Most industrial companies —whether in manufacturing, electronics, robotics, construction, or electrical installations— generate an enormous amount of information every day: material purchases, project data, client types, performance results, and delivery times.
Yet most of that data remains unused.
Machine Learning (ML) can transform that information into predictive models that anticipate results and support better strategic decisions.
From Historical Data to Predictions
Imagine a company that has been tracking its operations for years:
- Material purchases,
- Project types,
- Client profiles,
- Outcomes (won or lost),
- And, for the projects that were won, whether they were profitable, delivered on time, and completed within the estimated effort.
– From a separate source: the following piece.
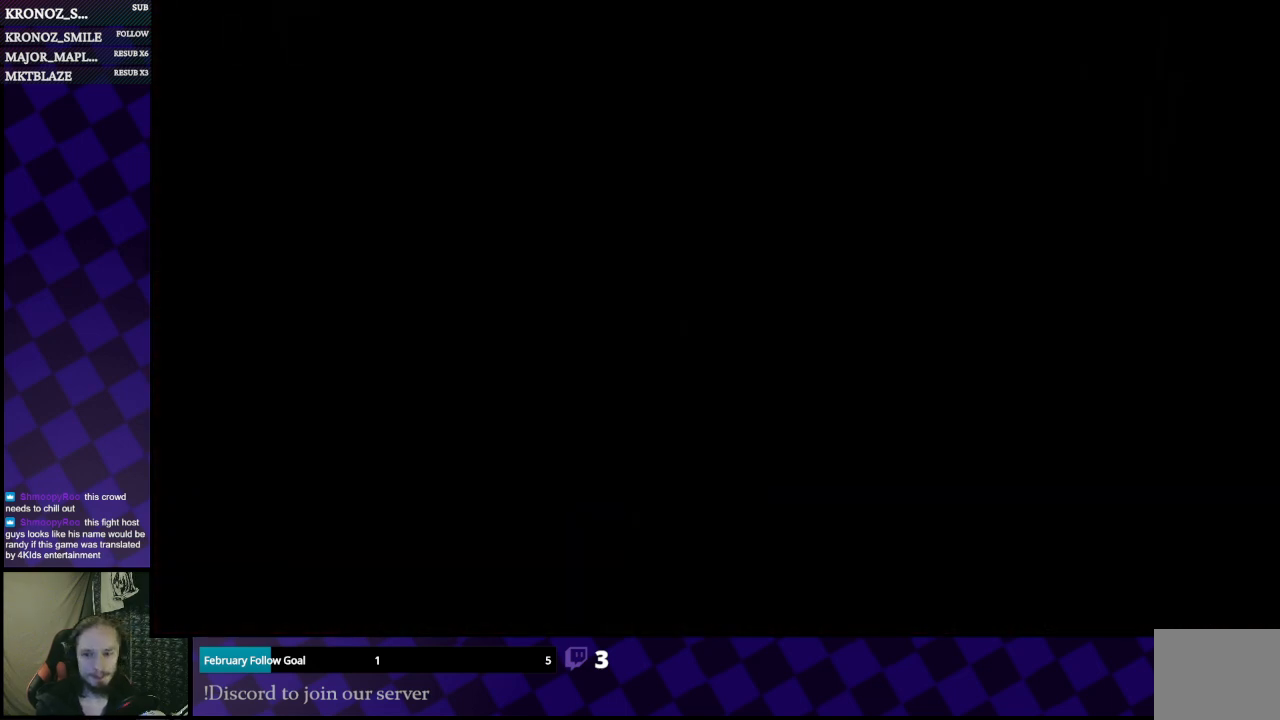
{"buttons": [], "left_stick": "center", "right_stick": "center", "events": []}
If properly structured, this data can feed a model capable of identifying patterns and predicting future outcomes, such as:
- The probability of winning a new quote,
- The expected profitability of a project,
- Potential cost or schedule deviations,
- And the factors that most influence success or failure.
When combined with other datasets —like employee attendance, team participation, weather conditions, material price fluctuations, or economic and political variables— the model can capture more complex relationships and offer sharper predictions.

What Kind of Models Can Be Built
Depending on the business goal, different types of predictive models can be applied:
- Classification models to estimate whether a new opportunity has a high or low chance of being won.
- A classic example is the “Win Propensity” model, used in sales pipelines to predict the likelihood of winning a business opportunity (Sales Pipeline Win Propensity Prediction: A Regression Approach, arXiv, 2015).
- Regression models to estimate continuous outcomes such as profitability, expected delays, or cost overruns.
- Risk or anomaly detection models to anticipate significant deviations in material consumption, timing, or labor hours.
- Explanatory models to understand why certain projects outperform others, identifying which variables weigh most on final results.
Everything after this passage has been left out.